▶ [Task statement]: Reproduce every line of the listing below exactly as it appears, leaving out the pictures.

▶ [Data extract]:
______

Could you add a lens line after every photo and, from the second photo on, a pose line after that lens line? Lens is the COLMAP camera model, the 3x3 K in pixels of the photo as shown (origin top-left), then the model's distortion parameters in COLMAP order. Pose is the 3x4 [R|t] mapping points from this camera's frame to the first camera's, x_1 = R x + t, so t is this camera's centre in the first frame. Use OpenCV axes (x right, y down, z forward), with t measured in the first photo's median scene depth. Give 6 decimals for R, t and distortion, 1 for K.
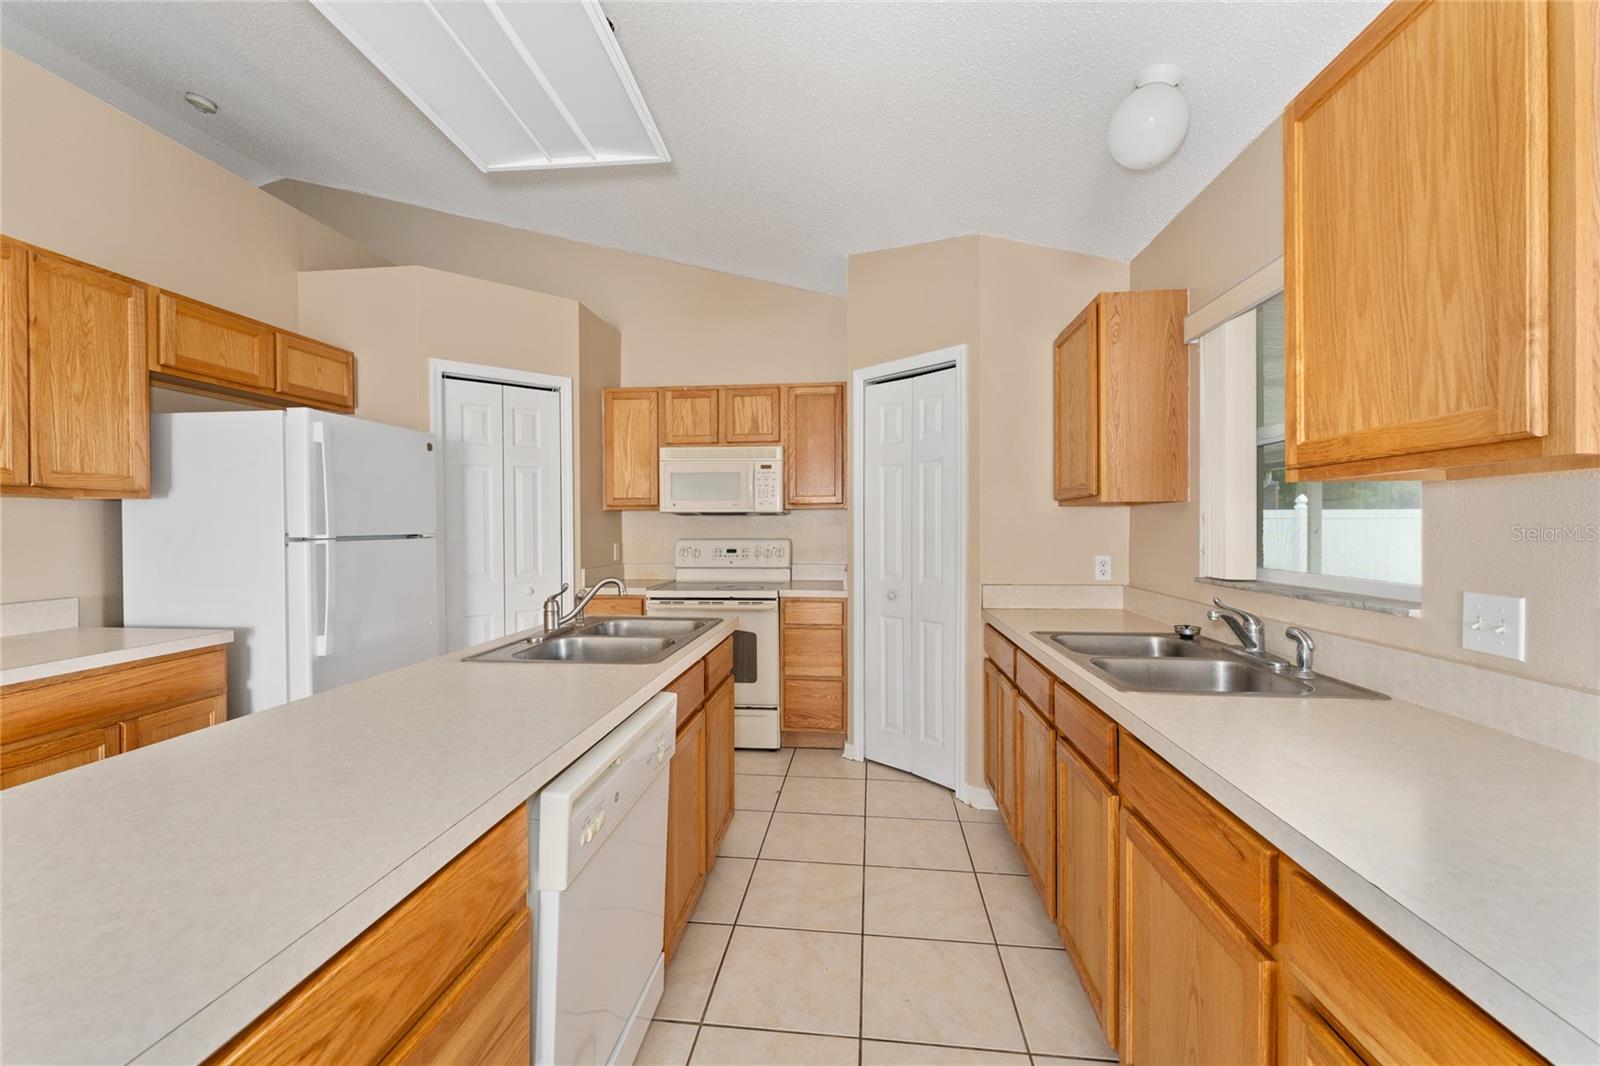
lens RADIAL K [[640.7, 0, 800.0], [0, 640.7, 533.0], [0, 0, 1]] dist [0.000339, -0.000021]
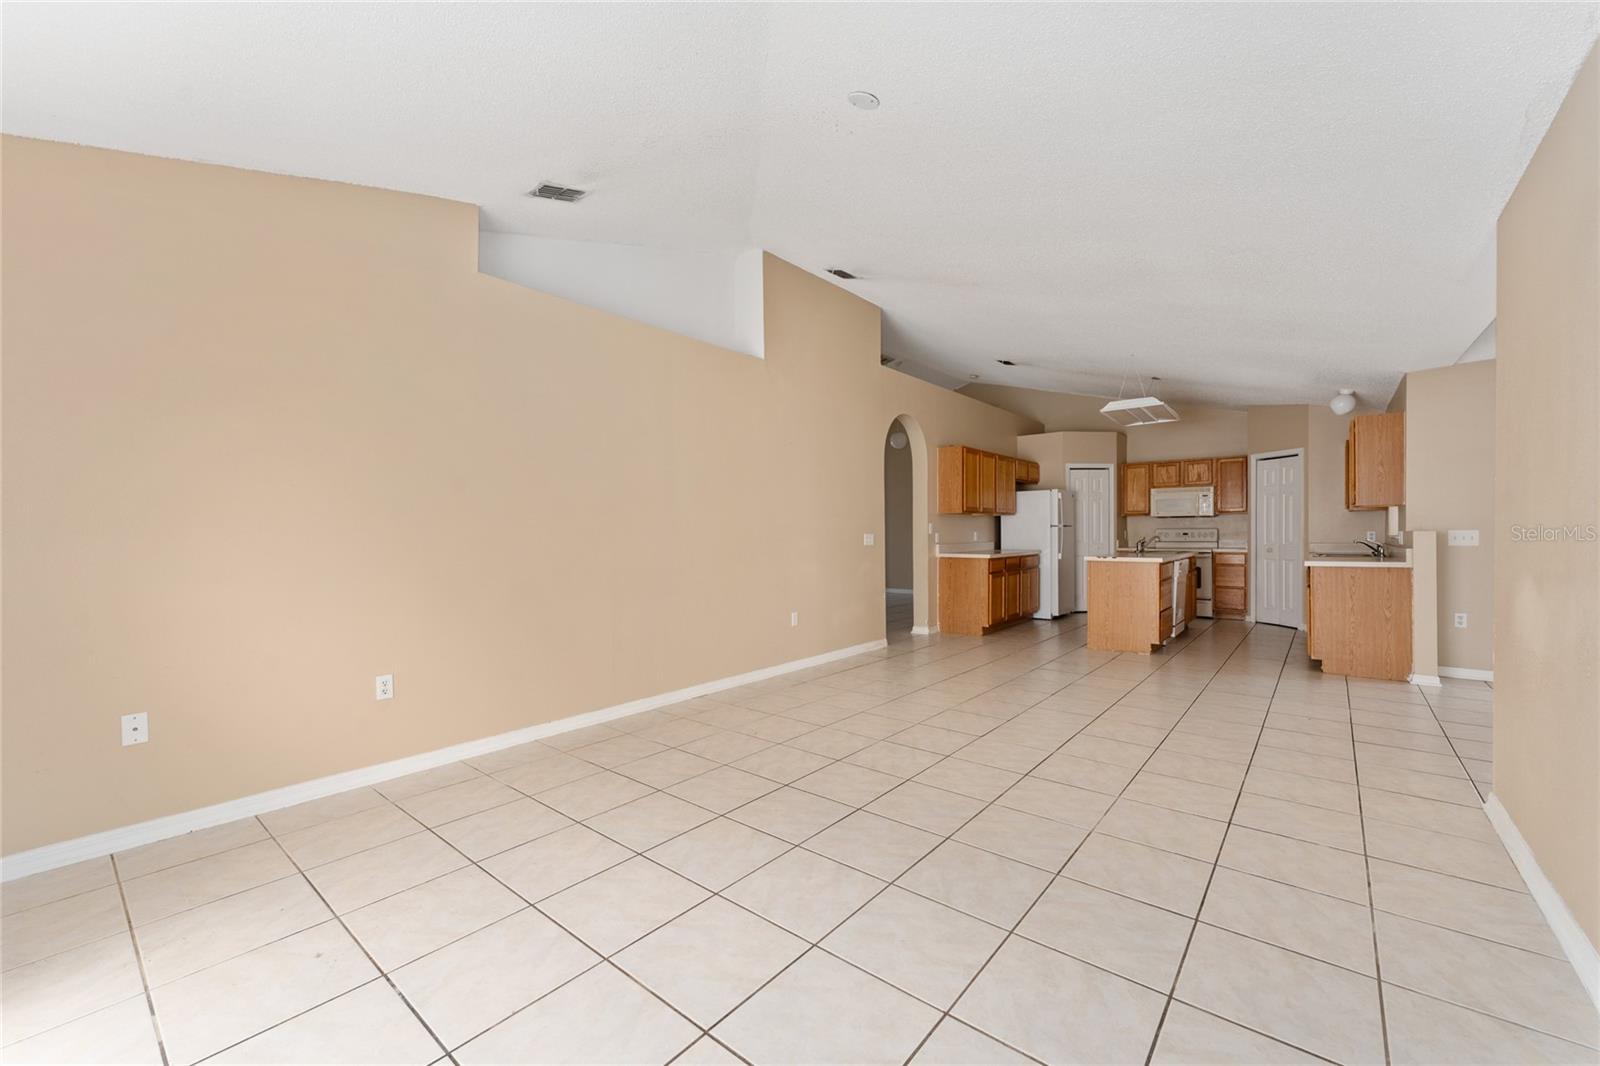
lens RADIAL K [[639.2, 0, 803.5], [0, 639.2, 535.0], [0, 0, 1]] dist [0.001279, -0.000003]
pose [[0.836278, 0.000985, -0.548305, -0.001316], [-0.002397, 0.999995, -0.001861, 0.053547], [0.548301, 0.002871, 0.836276, -2.085123]]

______

▶ [Answer to this task]:
Could you add a lens line after every photo and, from the second photo on, a pose line after that lens line? Lens is the COLMAP camera model, the 3x3 K in pixels of the photo as shown (origin top-left), then the model's distortion parameters in COLMAP order. Pose is the 3x4 [R|t] mapping points from this camera's frame to the first camera's, x_1 = R x + t, so t is this camera's centre in the first frame. Use OpenCV axes (x right, y down, z forward), with t measured in the first photo's median scene depth. Give 6 decimals for R, t and distortion, 1 for K.
lens RADIAL K [[640.7, 0, 800.0], [0, 640.7, 533.0], [0, 0, 1]] dist [0.000339, -0.000021]
lens RADIAL K [[639.2, 0, 803.5], [0, 639.2, 535.0], [0, 0, 1]] dist [0.001279, -0.000003]
pose [[0.836278, 0.000985, -0.548305, -0.001316], [-0.002397, 0.999995, -0.001861, 0.053547], [0.548301, 0.002871, 0.836276, -2.085123]]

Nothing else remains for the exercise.